Chen K, Craig J C, Shumack S
Department of Dermatology, Royal Hospital Haslar, Gosport, Portsmouth, UK.
Br J Dermatol. 2005 Mar;152(3):518-23. doi: 10.1111/j.1365-2133.2005.06347.x.
The increased incidence of skin cancers after solid organ transplantation is well recognized. Skin cancers developing in transplant recipients are more aggressive in behaviour. Therapeutic options to reduce and/or delay the development of cutaneous neoplasms are therefore of interest.
The objective of this review was to summarize the available medical literature from randomized controlled trials on the use of oral retinoids as a preventive agent for skin cancers in the solid organ transplant population.
Three electronic databases were searched for relevant trials: MEDLINE (1966-October 2003), EMBASE (1980-week 44, 2003) and the Cochrane Controlled Trials Register (third quarter 2003). Randomized or quasi-randomized controlled clinical trials on subjects of any age or ethnic background who had received a solid organ transplant (cardiac, renal, liver, etc.) were evaluated. All titles and abstracts found by the search strategy were independently reviewed by two researchers for inclusion into the review.

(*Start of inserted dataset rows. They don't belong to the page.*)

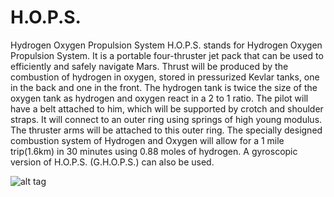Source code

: # H.O.P.S.
Hydrogen Oxygen Propulsion System
H.O.P.S. stands for Hydrogen Oxygen Propulsion System. 
It is a portable four-thruster jet pack that can be used to efficiently and safely navigate Mars. 
Thrust will be produced by the combustion of hydrogen in oxygen, stored in pressurized Kevlar tanks, one in the back and one in the front.
The hydrogen tank is twice the size of the oxygen tank as hydrogen and oxygen react in a 2 to 1 ratio. 
The pilot will have a belt attached to him, which will be supported by crotch and shoulder straps. 
It will connect to an outer ring using springs of high young modulus. 
The thruster arms will be attached to this outer ring.  The specially designed combustion system of Hydrogen and Oxygen will allow for a 1 mile trip(1.6km) in 30 minutes using 0.88 moles of hydrogen.
A gyroscopic version of H.O.P.S. (G.H.O.P.S.) can also be used. 

![alt tag](http://i.imgur.com/bYjjMhL.jpg)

Eighty-one abstracts were identified through the electronic databases for consideration. Review of the abstracts identified three eligible trials. One cross-over trial involving 23 subjects treated with acitretin 25 mg daily for 12 months reported 46 squamous cell carcinomas (SCCs) developing in six subjects during acitretin treatment vs. 65 SCCs developing in 15 subjects during the drug-free period. Another trial involving 44 subjects treated with acitretin 30 mg daily or placebo for 6 months reported two of 19 subjects developing two SCCs in the treatment group vs. nine of 19 subjects developing 18 new skin cancers (15 SCCs, one Bowen's disease, two basal cell carcinomas) in the placebo group. One dose comparison trial involving 26 renal transplant recipients treated with acitretin did not find a significant difference in numbers of skin cancers developing at the doses examined. The major limitation to the use of acitretin was poor tolerance due to adverse events. Headaches, rash, musculoskeletal symptoms and hyperlipidaemia were the most common causes of withdrawal from treatment. No alterations in renal or liver function were detected during the periods of treatment or follow-up.
The available data from a small number of randomized controlled trials suggest that acitretin may have a role in the management of solid organ transplant recipients with skin cancers. Tolerability of the drug is a major factor limiting its use. Appropriate selection of patients may help improve the risk-benefit ratio.
实体器官移植后皮肤癌发病率上升已得到充分认识。移植受者发生的皮肤癌行为更具侵袭性。因此,减少和/或延缓皮肤肿瘤发生的治疗选择备受关注。
本综述的目的是总结来自随机对照试验的现有医学文献,这些试验涉及口服维甲酸作为实体器官移植人群皮肤癌预防剂的应用。
检索了三个电子数据库以查找相关试验:MEDLINE(1966年 - 2003年10月)、EMBASE(1980年 - 2003年第44周)和Cochrane对照试验注册库(2003年第三季度)。对接受实体器官移植(心脏、肾脏、肝脏等)的任何年龄或种族背景的受试者进行的随机或半随机对照临床试验进行了评估。检索策略找到的所有标题和摘要由两名研究人员独立审查,以纳入本综述。
通过电子数据库确定了81篇摘要以供考虑。对摘要的审查确定了三项符合条件的试验。一项交叉试验涉及23名受试者,每天服用25毫克阿维A治疗12个月,报告在阿维A治疗期间6名受试者发生了46例鳞状细胞癌(SCC),而在无药期15名受试者发生了65例SCC。另一项试验涉及44名受试者,每天服用30毫克阿维A或安慰剂治疗6个月,报告治疗组19名受试者中有2名发生了2例SCC,而安慰剂组19名受试者中有9名发生了18例新的皮肤癌(15例SCC、1例鲍温病、2例基底细胞癌)。一项涉及26名接受阿维A治疗的肾移植受者的剂量比较试验未发现所检查剂量下发生皮肤癌的数量有显著差异。使用阿维A的主要限制是由于不良事件导致耐受性差。头痛、皮疹、肌肉骨骼症状和高脂血症是停药的最常见原因。在治疗或随访期间未检测到肾功能或肝功能的改变。
少数随机对照试验的现有数据表明,阿维A可能在实体器官移植受者皮肤癌的管理中发挥作用。药物的耐受性是限制其使用的主要因素。适当选择患者可能有助于提高风险效益比。